The First Duty…Is To Be Inconspicuous
Museum Of the Sexual Outlaw, 2018 – ongoing
Project conceived during an art residency at Lichtenberg Studios, Berlin. Supported by the Goethe Institute
I perceived parallels between photo and information sharing engaged in by gay men on online dating websites & apps as a means of identifying potential social and sexual contacts, and similar procedures utilized by the East German State Security Service—the Stasi—as a means of controlling, coercing, and oppressing queer individuals. What intrigues me the most is that both of them hinge on the creation of archives of sorts—collections of photographs, written records and videos/films used as handy references to identify individuals who possess or exhibit specific qualities. More than this, however, is the fact that the power of these two particular types of archives rests not on the active use of their content, but the threat suggested by the possession of these images or information, as a form of personal information.
Given their central role in the preservation of intellectual and cultural histories, we tend to think of archives as valuable resources for decoding and making sense of the past and situating current practices in an historical and cultural continuum. The two types of archives I investigate here, though, are less benign, given the uses to which they can be and have been put.

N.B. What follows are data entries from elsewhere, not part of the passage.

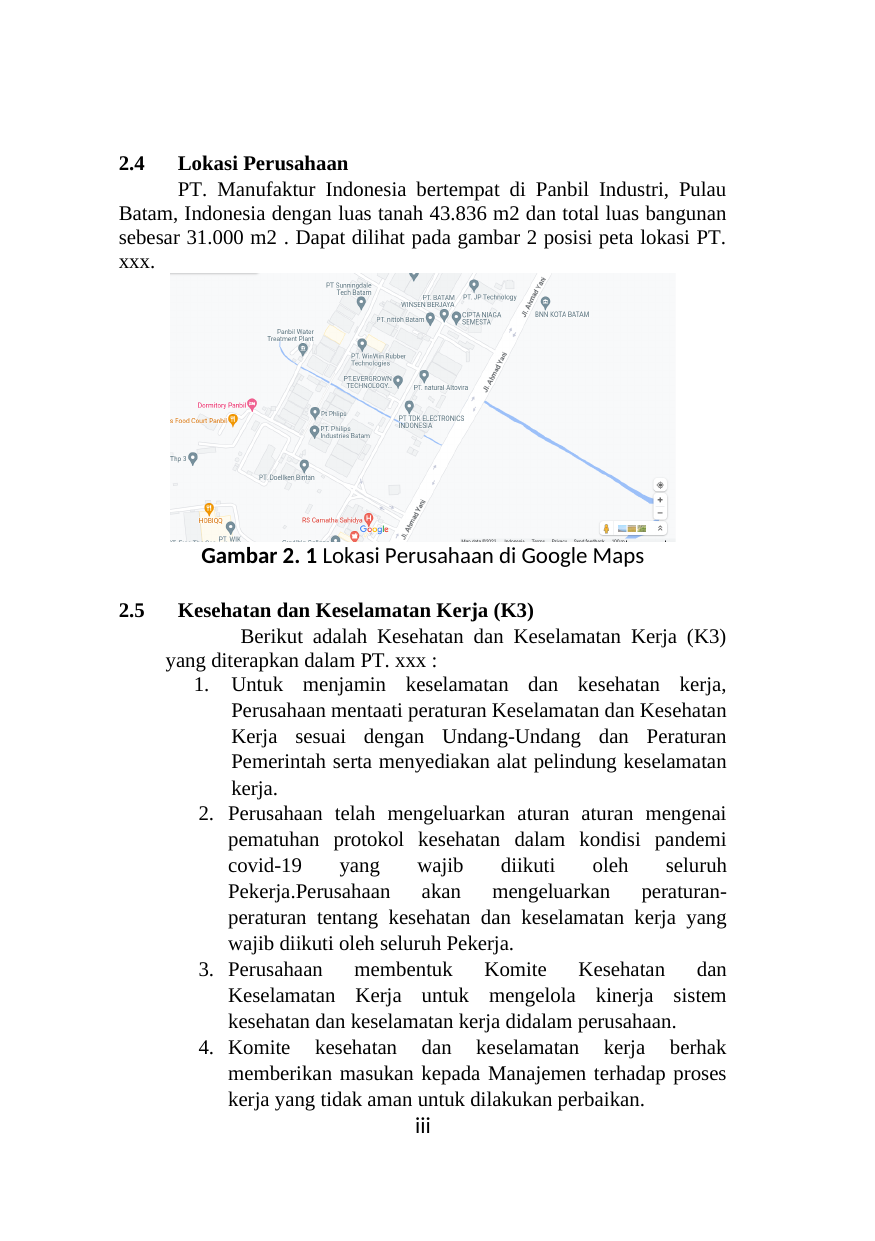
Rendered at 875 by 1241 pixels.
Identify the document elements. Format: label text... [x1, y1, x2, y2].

text Berikut adalah Kesehatan dan Keselamatan Kerja (K3) yang diterapkan dalam PT. xxx : [165, 623, 727, 672]
text PT. Manufaktur Indonesia bertempat di Panbil Industri, Pulau Batam, Indonesia dengan luas tanah 43.836 m2 dan total luas bangunan sebesar 31.000 m2 . Dapat dilihat pada gambar 2 posisi peta lokasi PT. xxx. [118, 177, 727, 273]
list Komite kesehatan dan keselamatan kerja berhak memberikan masukan kepada Manajemen terhadap proses kerja yang tidak aman untuk dilakukan perbaikan. [198, 1035, 727, 1111]
subtitle Kesehatan dan Keselamatan Kerja (K3) [118, 598, 727, 622]
text Gambar 2. 1 Lokasi Perusahaan di Google Maps [118, 541, 727, 569]
subtitle Lokasi Perusahaan [118, 151, 727, 175]
list Perusahaan telah mengeluarkan aturan aturan mengenai pematuhan protokol kesehatan dalam kondisi pandemi covid-19 yang wajib diikuti oleh seluruh Pekerja.Perusahaan akan mengeluarkan peraturan-peraturan tentang kesehatan dan keselamatan kerja yang wajib diikuti oleh seluruh Pekerja. [198, 801, 727, 955]
list Perusahaan membentuk Komite Kesehatan dan Keselamatan Kerja untuk mengelola kinerja sistem kesehatan dan keselamatan kerja didalam perusahaan. [198, 957, 727, 1033]
list Untuk menjamin keselamatan dan kesehatan kerja, Perusahaan mentaati peraturan Keselamatan dan Kesehatan Kerja sesuai dengan Undang-Undang dan Peraturan Pemerintah serta menyediakan alat pelindung keselamatan kerja. [193, 672, 727, 799]
picture [170, 273, 676, 542]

Creating fictional narratives has formed the bulk of my artistic practice; and with this work, I perform this process on two levels: I formulate a set of fictional characters and, in turn, develop fictional narratives of record-keeping and other related actions to illuminate the disquieting correspondences that link the official archive of the totalitarian state to the private archive of the “sexual outlaw.” My work, the title of which comes from a previous citizen of East Germany, stating “The first duty of the citizen was to be inconspicuous” uses individual photos and information files to analyze the need for discretion, for privacy in contemporary India—a situation that clearly mirrors life in the GDR under the Stasi, the East German government’s most visible and effective force of surveillance—and at the same time, to examine the liberating potential of public disclosure as well, freeing the queer subject from the bonds of oppression and intimidation.